To top it off, her three children, including a daughter, are or were soldiers. One son was decorated for his fighting in the Protective Edge campaign against Hamas in Gaza last summer, and the other son is a Golani combat soldier.
A Muslim in the Jewish Home party sounds like a contradiction in terms, but the party’s title expresses the idea of all of Israel being a home for the Jewish People. It does not mean it is a party for Jews, just as the Torah specifically provides for “resident aliens,” known in Hebrew as “Ger Toshav,” and not to be confused with the “Righteous Gentile (Ger Tzedek).”
The Torah specifically states that non-Jews – there were no Muslims or Palestinians at the time, no matter how much the Palestinian Authority tries to proclaim Jesus as one of theirs – are to be respected and given rights in Israel if they keep up their part of the deal as resident aliens.
The must surrender idol worship, observe the Seven Commandments of the children of Noah, testify as such before a rabbinic court and not be circumcised, which could be a problem for most Muslim men.
The concept of a “resident alien” is rooted in the Torah, but there is a difference of opinion – did you expect otherwise? – if it is applicable today.
That does not get the Jewish Home party off the hook.
Here is a woman, a former Likud party supporter, who is proud to be a Zionist and is not afraid to say so.

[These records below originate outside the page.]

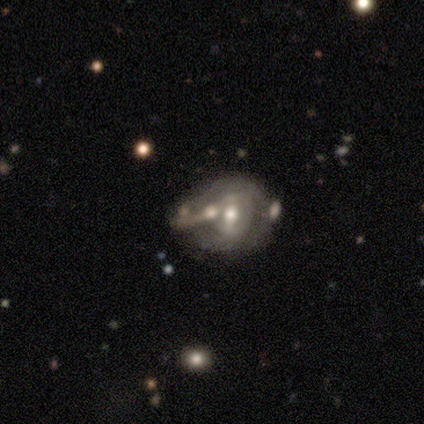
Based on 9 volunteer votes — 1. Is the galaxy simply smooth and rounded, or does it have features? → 67% featured or disk, 33% smooth, 0% star or artifact.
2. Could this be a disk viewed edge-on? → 100% no, 0% yes.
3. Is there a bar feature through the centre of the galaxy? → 50% weak, 33% no, 17% strong.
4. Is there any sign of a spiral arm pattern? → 67% no, 33% yes.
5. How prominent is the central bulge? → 67% moderate, 33% small, 0% dominant, 0% large, 0% none.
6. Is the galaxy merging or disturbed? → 33% none (tied), 33% merger (tied), 22% minor disturbance, 11% major disturbance.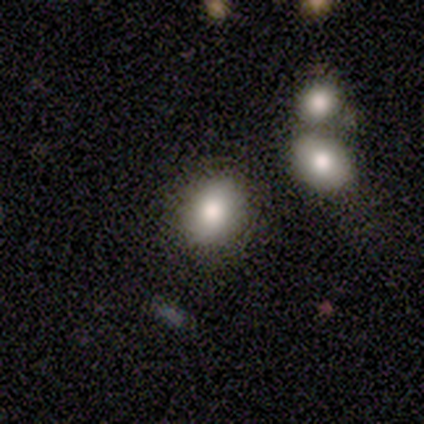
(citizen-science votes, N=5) Volunteers were most divided on "how rounded": in between: 75%, round: 25%, cigar-shaped: 0%. More confident: merging — none (100%); smooth or featured — smooth (80%).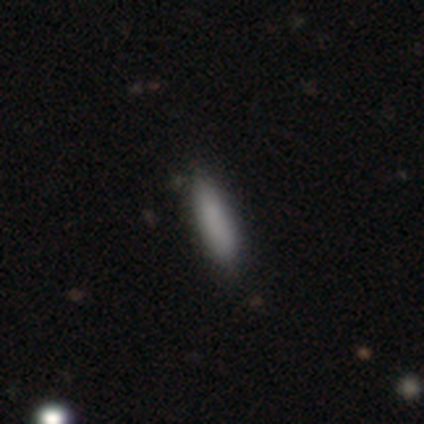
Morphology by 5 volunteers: Volunteers were most divided on "how rounded": in between: 75%, cigar-shaped: 25%, round: 0%. More confident: merging — none (100%); smooth or featured — smooth (80%).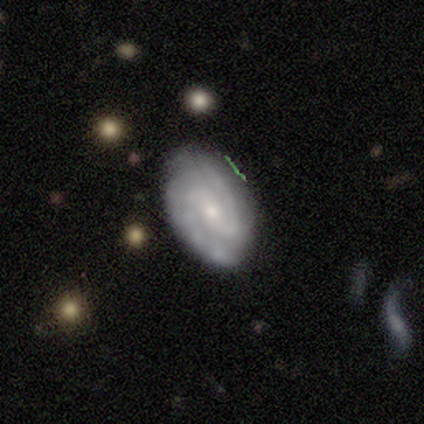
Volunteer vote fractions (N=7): Volunteers were most divided on "smooth or featured": featured or disk: 57%, smooth: 43%, star or artifact: 0%. More confident: spiral arms — yes (100%); spiral arm count — 2 (100%); merging — none (100%); edge-on disk — no (75%); bar — strong (67%); spiral winding — medium (67%); bulge size — small (67%).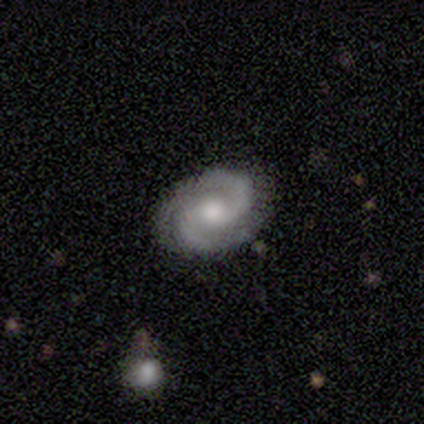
Smooth or featured: featured or disk — 100%
Edge-on disk: no — 100%
Bar: no — 75% (weak — 25%)
Spiral arms: yes — 100%
Spiral winding: tight — 50% (medium — 25%)
Spiral arm count: 2 — 75% (3 — 25%)
Bulge size: moderate — 50% (tied with small — 50%)
Merging: none — 100%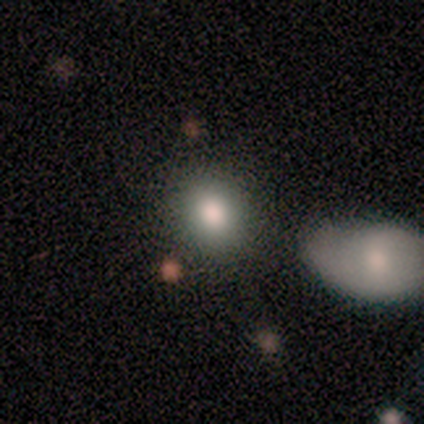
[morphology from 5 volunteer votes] A smooth galaxy with no disk features (60%) that is round (67%). Merging: none (100%).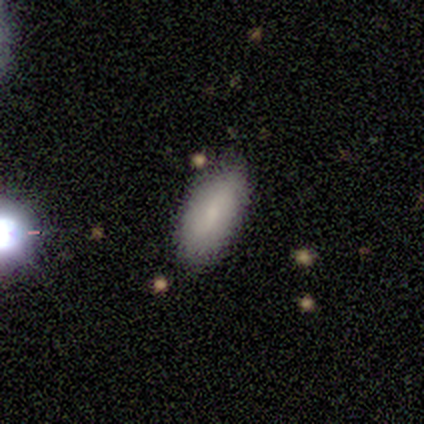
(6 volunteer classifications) Q: Smooth or featured?
A: smooth (83%); runner-up: featured or disk (17%)
Q: How rounded?
A: in between (100%)
Q: Merging?
A: none (83%); runner-up: minor disturbance (17%)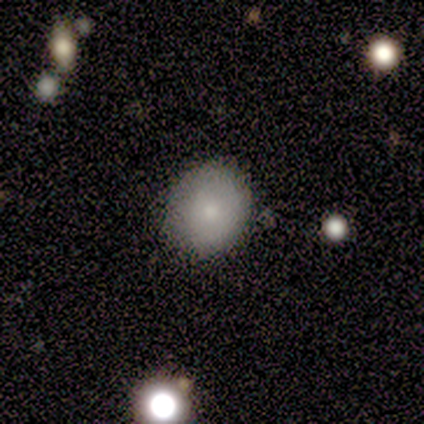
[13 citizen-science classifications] This appears to be a smooth galaxy with no disk features (85%) that is round (73%). Merging: none (77%).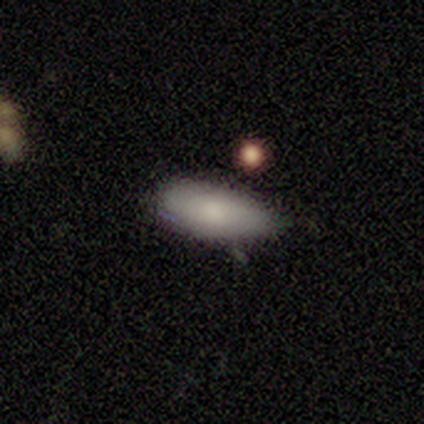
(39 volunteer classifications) smooth-or-featured: smooth: 87% | featured or disk: 13% | star or artifact: 0%
  how-rounded: in between: 94% | round: 6% | cigar-shaped: 0%
  merging: none: 69% | minor disturbance: 23% | major disturbance: 8% | merger: 0%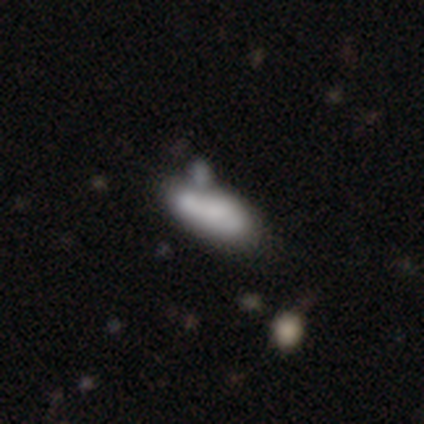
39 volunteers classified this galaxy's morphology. Q: Smooth or featured?
A: smooth (77%); runner-up: featured or disk (23%)
Q: How rounded?
A: in between (80%); runner-up: cigar-shaped (20%)
Q: Merging?
A: merger (46%); runner-up: minor disturbance (26%)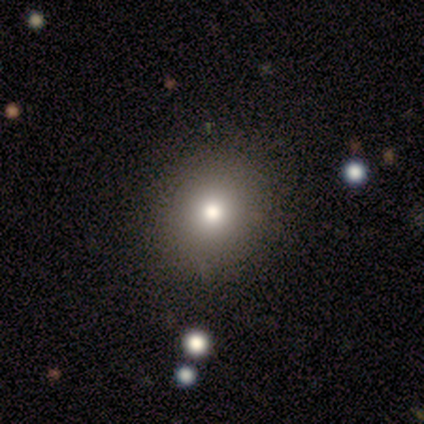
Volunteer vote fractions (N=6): Smooth or featured? 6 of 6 (100%) said smooth. How rounded? 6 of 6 (100%) said round. Merging? 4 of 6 (67%) said none.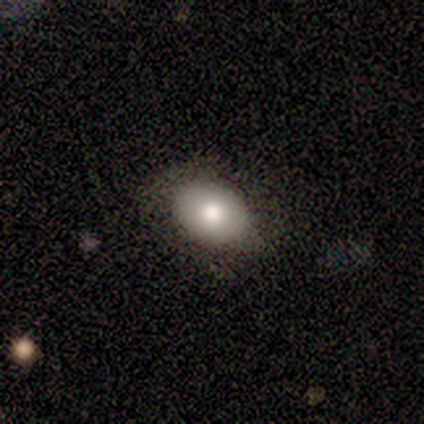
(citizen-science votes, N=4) Overall: smooth (100%). How rounded: in between (100%). Merging: none (50%, tied with minor disturbance).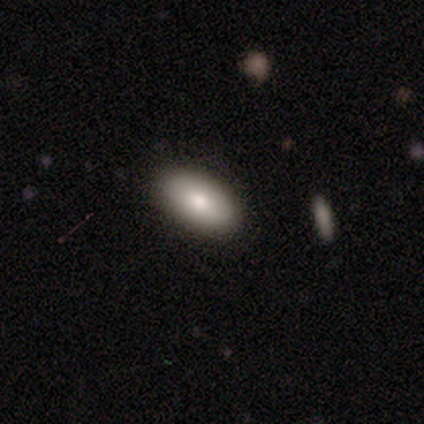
Q: Smooth or featured?
A: smooth (75%); runner-up: star or artifact (25%)
Q: How rounded?
A: in between (100%)
Q: Merging?
A: none (67%); runner-up: minor disturbance (33%)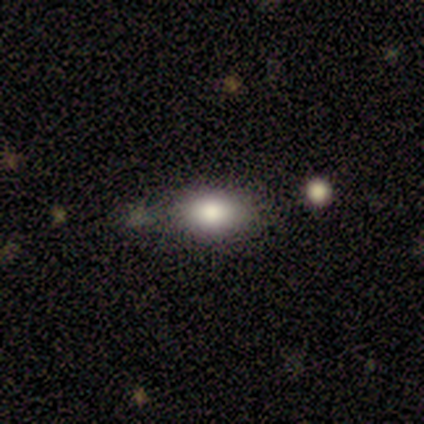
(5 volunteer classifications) smooth-or-featured: smooth: 60% | featured or disk: 20% | star or artifact: 20%
  how-rounded: in between: 67% | round: 33% | cigar-shaped: 0%
  merging: none: 50% (tied) | minor disturbance: 50% (tied) | major disturbance: 0% | merger: 0%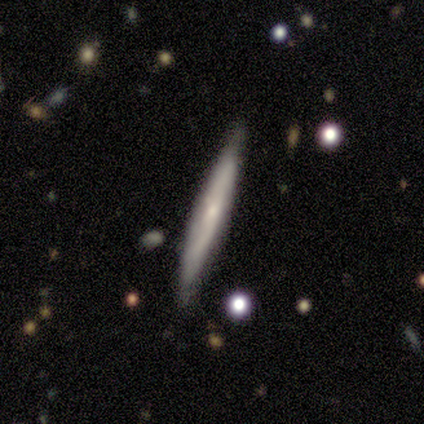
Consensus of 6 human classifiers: smooth_or_featured: featured or disk (p=0.67) [alt: smooth p=0.17]
disk_edge_on: yes (p=0.50) [tied with: no p=0.50]
edge_on_bulge: none (p=1.00)
merging: none (p=0.80) [alt: minor disturbance p=0.20]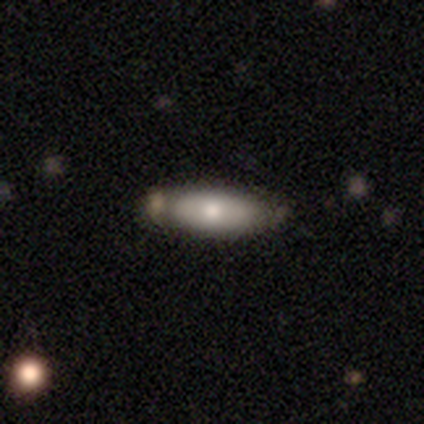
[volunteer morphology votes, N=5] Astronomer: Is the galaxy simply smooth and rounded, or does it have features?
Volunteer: smooth — 80%.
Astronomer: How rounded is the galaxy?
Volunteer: cigar-shaped — 75%.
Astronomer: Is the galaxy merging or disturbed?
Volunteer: none — 80%.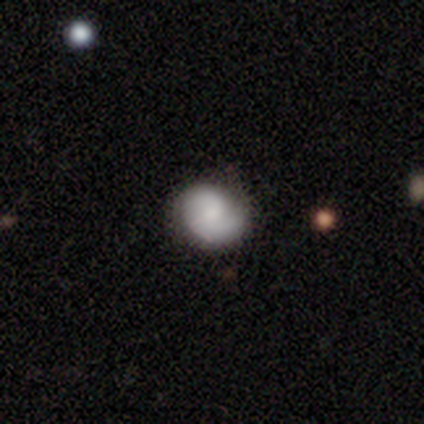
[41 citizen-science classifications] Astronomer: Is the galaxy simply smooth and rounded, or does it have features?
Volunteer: featured or disk — 61% (runner-up: smooth, 39%).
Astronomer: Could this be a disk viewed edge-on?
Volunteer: no — 100%.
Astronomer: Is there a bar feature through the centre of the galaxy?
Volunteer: no — 52% (runner-up: weak, 44%).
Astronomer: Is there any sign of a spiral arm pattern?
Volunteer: yes — 92%.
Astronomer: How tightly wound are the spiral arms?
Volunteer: tight — 35%, tied with loose at 35%.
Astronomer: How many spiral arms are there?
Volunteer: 2 — 61%.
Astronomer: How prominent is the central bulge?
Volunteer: moderate — 36%, tied with small at 36%.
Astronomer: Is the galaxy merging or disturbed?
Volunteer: none — 76%.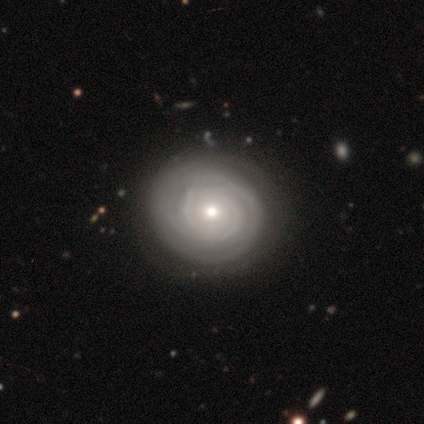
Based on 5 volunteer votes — Smooth or featured? 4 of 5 (80%) said featured or disk. Edge-on disk? 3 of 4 (75%) said no. Bar? 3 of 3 (100%) said no. Spiral arms? 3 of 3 (100%) said no. Bulge size? 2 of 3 (67%) said moderate. Merging? 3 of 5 (60%) said none.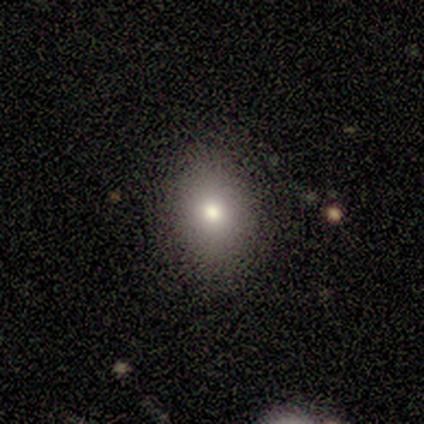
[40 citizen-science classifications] Overall: smooth (70%). How rounded: in between (54%; round 46%). Merging: none (85%).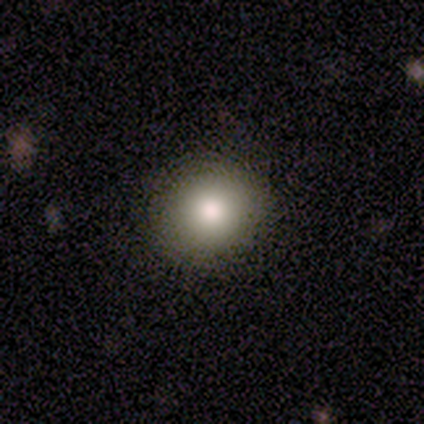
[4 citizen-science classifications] Overall: smooth (75%). How rounded: in between (67%; round 33%). Merging: none (75%).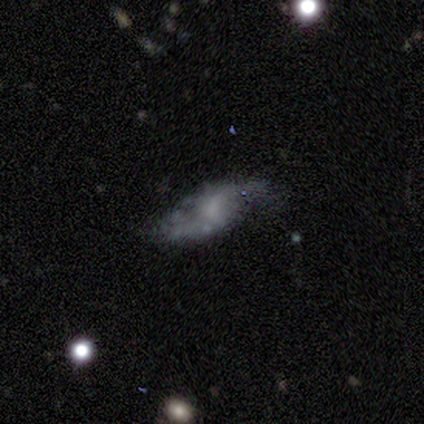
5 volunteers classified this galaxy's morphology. A featured or disk galaxy (80%) with a weak bar (100%), 2 (100%) loose (67%) spiral arms (100%) and no central bulge (67%). Merging: none (40%, tied with major disturbance).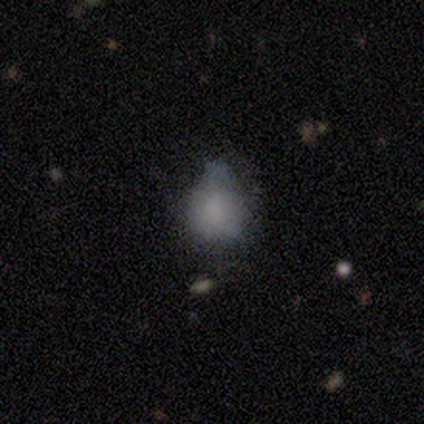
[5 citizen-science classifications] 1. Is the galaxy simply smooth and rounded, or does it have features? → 80% smooth, 20% star or artifact, 0% featured or disk.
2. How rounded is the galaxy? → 50% round (tied), 50% in between (tied), 0% cigar-shaped.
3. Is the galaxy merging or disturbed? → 75% minor disturbance, 25% major disturbance, 0% none, 0% merger.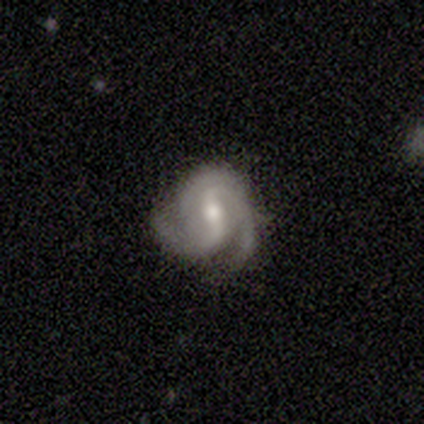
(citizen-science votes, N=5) A featured or disk galaxy (100%) with a strong bar (60%), 2 (80%) tight (80%) spiral arms (100%) and a moderate central bulge (60%).

Vote fractions:
- Smooth or featured? featured or disk: 100% / smooth: 0% / star or artifact: 0%
- Edge-on disk? no: 100% / yes: 0%
- Bar? strong: 60% / weak: 20% / no: 20%
- Spiral arms? yes: 100% / no: 0%
- Spiral winding? tight: 80% / medium: 20% / loose: 0%
- Spiral arm count? 2: 80% / 3: 20% / 1: 0% / 4: 0% / more than 4: 0% / can't tell: 0%
- Bulge size? moderate: 60% / small: 20% / none: 20% / dominant: 0% / large: 0%
- Merging? none: 80% / minor disturbance: 20% / major disturbance: 0% / merger: 0%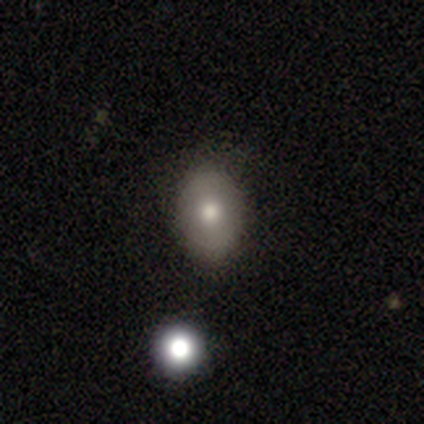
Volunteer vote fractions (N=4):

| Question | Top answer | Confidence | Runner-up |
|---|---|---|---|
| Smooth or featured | smooth | 50% | featured or disk (25%) |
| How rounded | in between | 100% | — |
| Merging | none | 100% | — |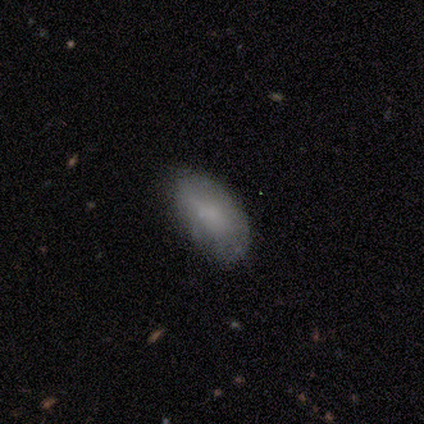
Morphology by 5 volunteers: Q: Smooth or featured?
A: featured or disk (60%); runner-up: smooth (40%)
Q: Edge-on disk?
A: no (100%)
Q: Bar?
A: no (100%)
Q: Spiral arms?
A: no (100%)
Q: Bulge size?
A: moderate (67%); runner-up: none (33%)
Q: Merging?
A: none (60%); runner-up: minor disturbance (20%)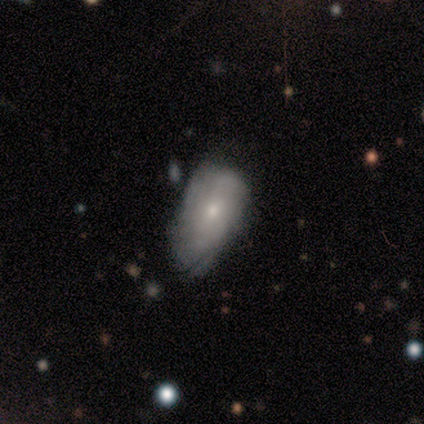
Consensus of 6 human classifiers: smooth 50% (tied), featured or disk 50% (tied), star or artifact 0%. Down the decision tree: how rounded — in between (100%); merging — minor disturbance (67%).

“The Jewish Home party is not extremist,” she says. “It is very Zionist; it loves the country and wants to preserve the country.”
She complains that she suffers from the stigma of Arabs being anti-Zionists and terrorists to the point that Jews do not want to rent a home to her daughter, but Khasikya rejects the idea of joining a left-wing or Arab party.
“I don’t need the left or the Arab Knesset Members,” she declared. “If they would represent me, I would not have to stand up today and declare I am a Muslim, a Zionist and that I love the country.
“Arab Knesset Members represent a different people. The left presents itself as if they worry about Arabs. None of them worry about Arabs; I worry about Arabs. I know what we need.”
Her agenda includes setting up a “Gadna” pre-army unit for Arab youth “so they can discover love for the country, the IDF and their Israeli identity.”
Khasikya may sound like a nut case, but her views actually are consistent not only with the Torah concept but also with the doctrine of the Druze, whose motto is to be faithful to the country in which they live. She represents the ideal non-Jewish Israeli citizen.
The first thought that might come to mind when speaking of an Arab MK is Hanin Zoabi, the fiery anti-Zionist who supports Hamas and was on the Mavi Mamara boat sponsored by IHH terrorists who tried to break the maritime embargo on Hamas-controlled Gaza four years ago.